The following is a recursion for one point monotone Hurwitz numbers $$ d \, m_g(d) = 2(2d-3) \, m_g(d-1) + d(d-1)^2 \, m_{g-1}(d)\label{1}\tag{$*$} $$ with initial condition $m_0 (1) =1$ and some of the other numbers are $ m_0 (2) = 1, m_1 (3) =10$. Let denote the generating function by $$F_{g}(x) := \sum_{d\geq 1} m_g (d) x^d$$
$$ \begin{split} x{\frac {\rm d}{{\rm d}x}}F_g \left( x \right) &-4\,{x}^{2}{\frac {\rm d} {{\rm d}x}}F_g \left( x \right) +2\,xF_g \left( x \right) \\ &= \left(x{\frac {\rm d}{{\rm d}x}}\right)^3F_{g-1} \left( x \right) -2\,\left({x}{\frac {\rm d} {{\rm d}x}}\right)^2F_{g-1} \left( x \right) +\,xF_{g-1} \left( x \right) \end{split}\label{2}\tag{$**$} $$ Now we put the condition that $F_g (x) =0 $ for $g<0$ hence using \eqref{2} we get $$ x{\frac {\rm d}{{\rm d}x}}F_0 \left( x \right) -4\,{x}^{2}{\frac {\rm d} {{\rm d}x}}F_0 \left( x \right) +2\,xF_0 \left( x \right)=0\label{3}\tag{$***$} $$ We get $F_0 = C\sqrt{(1-4x)}$. With the change of coordinates $x(z) = z -z^2$ the we get $F_0 (z)$ to be a rational solution hence in coordinate $z$ for this particular equation we get all the solution $F_g (z)$ to be rational. I hope I am not wrong here.

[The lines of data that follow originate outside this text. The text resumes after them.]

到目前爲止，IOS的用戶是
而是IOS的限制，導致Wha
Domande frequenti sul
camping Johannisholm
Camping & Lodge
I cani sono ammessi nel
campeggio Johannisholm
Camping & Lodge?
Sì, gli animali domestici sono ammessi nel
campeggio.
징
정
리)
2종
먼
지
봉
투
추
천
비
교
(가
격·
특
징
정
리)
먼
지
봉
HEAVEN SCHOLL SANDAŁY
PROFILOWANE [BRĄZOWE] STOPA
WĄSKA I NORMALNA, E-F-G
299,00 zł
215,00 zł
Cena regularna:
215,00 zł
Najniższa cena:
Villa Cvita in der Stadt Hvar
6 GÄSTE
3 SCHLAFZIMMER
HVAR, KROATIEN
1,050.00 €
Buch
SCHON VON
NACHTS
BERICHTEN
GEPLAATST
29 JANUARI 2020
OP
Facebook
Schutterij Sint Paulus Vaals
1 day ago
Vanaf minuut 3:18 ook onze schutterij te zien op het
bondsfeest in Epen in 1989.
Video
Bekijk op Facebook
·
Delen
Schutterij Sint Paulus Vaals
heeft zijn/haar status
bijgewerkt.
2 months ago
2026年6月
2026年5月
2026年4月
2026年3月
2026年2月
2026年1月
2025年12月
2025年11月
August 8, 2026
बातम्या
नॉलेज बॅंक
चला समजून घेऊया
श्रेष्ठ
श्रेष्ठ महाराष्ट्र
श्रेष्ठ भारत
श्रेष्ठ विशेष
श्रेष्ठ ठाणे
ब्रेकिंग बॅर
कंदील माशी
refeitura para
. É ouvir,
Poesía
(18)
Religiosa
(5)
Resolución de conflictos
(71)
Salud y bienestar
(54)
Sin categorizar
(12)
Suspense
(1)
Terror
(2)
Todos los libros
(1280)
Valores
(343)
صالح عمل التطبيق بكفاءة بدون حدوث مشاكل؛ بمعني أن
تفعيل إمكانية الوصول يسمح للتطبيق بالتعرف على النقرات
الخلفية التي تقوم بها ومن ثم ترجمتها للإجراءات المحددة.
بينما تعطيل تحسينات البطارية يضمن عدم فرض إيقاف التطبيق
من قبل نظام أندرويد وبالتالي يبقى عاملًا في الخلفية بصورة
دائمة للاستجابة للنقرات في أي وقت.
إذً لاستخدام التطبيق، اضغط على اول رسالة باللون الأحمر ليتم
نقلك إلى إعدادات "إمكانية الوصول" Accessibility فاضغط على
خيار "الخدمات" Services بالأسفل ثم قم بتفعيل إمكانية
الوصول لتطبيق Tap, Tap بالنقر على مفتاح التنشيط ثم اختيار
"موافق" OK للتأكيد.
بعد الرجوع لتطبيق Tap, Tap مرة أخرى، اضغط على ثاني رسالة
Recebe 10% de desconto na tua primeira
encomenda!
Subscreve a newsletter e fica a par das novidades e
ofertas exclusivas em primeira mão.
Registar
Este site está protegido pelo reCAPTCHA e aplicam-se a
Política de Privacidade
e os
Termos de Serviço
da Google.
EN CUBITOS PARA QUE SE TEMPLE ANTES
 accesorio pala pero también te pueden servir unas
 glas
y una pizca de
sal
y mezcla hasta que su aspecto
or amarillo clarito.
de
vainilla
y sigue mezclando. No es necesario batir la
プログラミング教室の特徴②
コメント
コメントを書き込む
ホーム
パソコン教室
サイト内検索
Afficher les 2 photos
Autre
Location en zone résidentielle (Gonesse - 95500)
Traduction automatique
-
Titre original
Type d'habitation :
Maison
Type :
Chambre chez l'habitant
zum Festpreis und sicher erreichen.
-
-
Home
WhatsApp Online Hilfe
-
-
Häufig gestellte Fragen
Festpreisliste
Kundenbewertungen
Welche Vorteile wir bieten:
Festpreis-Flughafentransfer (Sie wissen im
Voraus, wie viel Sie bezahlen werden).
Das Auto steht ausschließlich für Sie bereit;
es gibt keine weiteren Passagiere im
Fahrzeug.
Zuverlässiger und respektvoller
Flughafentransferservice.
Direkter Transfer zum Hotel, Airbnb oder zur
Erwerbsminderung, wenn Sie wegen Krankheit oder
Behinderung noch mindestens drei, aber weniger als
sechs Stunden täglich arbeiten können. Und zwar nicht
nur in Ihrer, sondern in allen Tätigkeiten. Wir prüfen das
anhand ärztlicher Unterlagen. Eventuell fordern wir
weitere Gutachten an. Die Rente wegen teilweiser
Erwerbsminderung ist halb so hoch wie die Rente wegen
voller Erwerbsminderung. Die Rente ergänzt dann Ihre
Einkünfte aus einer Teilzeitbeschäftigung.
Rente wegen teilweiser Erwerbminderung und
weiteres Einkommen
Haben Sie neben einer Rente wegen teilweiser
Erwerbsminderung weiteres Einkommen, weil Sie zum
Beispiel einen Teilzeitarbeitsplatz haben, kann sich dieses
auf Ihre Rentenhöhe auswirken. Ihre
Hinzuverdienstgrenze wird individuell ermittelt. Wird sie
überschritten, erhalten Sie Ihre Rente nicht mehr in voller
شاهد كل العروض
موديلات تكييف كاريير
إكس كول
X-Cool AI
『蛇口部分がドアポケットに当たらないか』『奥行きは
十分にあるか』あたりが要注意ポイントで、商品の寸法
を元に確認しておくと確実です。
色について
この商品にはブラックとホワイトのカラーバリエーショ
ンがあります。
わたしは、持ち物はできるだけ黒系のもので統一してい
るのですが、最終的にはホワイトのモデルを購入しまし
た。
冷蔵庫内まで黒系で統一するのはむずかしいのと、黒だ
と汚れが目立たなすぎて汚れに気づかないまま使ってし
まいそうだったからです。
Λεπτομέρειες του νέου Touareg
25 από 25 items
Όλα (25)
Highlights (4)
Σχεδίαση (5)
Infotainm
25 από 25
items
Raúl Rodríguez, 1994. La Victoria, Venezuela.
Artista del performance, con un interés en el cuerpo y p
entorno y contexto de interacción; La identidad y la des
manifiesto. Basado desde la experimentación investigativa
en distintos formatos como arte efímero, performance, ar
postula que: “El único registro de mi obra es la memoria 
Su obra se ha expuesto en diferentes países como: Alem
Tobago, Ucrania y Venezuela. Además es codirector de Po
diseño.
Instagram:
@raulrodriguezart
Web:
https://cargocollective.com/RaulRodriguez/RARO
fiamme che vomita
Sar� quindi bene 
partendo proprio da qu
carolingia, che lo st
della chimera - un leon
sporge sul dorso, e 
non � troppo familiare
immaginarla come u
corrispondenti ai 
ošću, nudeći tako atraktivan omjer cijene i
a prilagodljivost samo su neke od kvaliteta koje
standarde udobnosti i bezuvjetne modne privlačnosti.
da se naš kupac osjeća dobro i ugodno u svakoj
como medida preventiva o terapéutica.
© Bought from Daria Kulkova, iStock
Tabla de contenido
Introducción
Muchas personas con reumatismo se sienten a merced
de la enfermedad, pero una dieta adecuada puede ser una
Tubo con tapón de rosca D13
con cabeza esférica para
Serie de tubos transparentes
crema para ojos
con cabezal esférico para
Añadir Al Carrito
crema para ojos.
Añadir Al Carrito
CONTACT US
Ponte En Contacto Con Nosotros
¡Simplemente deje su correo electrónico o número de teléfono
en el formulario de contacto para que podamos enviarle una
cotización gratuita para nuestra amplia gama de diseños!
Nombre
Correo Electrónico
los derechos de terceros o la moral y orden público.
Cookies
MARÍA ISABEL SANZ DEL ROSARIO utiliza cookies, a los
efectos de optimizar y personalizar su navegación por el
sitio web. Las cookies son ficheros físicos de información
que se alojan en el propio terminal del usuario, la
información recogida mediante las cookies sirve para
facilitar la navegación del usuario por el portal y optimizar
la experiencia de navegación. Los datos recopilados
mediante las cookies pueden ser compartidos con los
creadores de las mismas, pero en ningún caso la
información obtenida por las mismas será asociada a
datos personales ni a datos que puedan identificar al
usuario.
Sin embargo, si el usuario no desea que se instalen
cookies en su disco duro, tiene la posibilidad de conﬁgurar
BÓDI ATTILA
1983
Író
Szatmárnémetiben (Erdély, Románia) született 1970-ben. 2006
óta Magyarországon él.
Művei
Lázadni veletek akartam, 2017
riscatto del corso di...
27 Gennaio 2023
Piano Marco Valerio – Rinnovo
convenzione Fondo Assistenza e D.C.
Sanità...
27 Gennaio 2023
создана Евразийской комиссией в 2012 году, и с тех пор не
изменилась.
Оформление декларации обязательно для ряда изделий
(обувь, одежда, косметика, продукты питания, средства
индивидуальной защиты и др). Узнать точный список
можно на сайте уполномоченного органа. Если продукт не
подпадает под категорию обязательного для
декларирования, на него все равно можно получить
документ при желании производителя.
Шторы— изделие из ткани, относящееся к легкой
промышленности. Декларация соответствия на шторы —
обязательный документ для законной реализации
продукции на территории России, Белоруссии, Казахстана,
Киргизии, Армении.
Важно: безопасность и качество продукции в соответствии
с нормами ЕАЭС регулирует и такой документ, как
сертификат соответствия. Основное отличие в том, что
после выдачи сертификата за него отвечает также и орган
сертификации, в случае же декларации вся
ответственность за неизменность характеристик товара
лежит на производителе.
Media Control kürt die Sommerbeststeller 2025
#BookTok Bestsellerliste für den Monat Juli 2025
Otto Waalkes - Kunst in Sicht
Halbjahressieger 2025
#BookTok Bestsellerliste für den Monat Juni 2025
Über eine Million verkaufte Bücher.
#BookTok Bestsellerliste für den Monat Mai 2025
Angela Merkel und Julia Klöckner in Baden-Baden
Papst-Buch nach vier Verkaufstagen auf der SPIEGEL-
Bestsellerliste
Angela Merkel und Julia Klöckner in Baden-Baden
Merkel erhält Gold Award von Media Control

My question is the following given a general one point recursion of type (*) that is say recursion of type $$\sum_{i,j}^{i_{max}, j_{max}} p_{ij} (d)n_{g-i}(d-j) $$ From this one point recursion we can get differential equation of type (**), for the generating function $$F_{g}(x) := \sum_{d\geq 1} n_g (d) x^d$$ So what constraints do we need to put on the polynomials $p_{ij}(d)$ such that the solution will be rational for the differential equations. In the example I gave is the differential equation is Linear ode, so is there any reference regarding rational solutions and their relation to the poles of solution.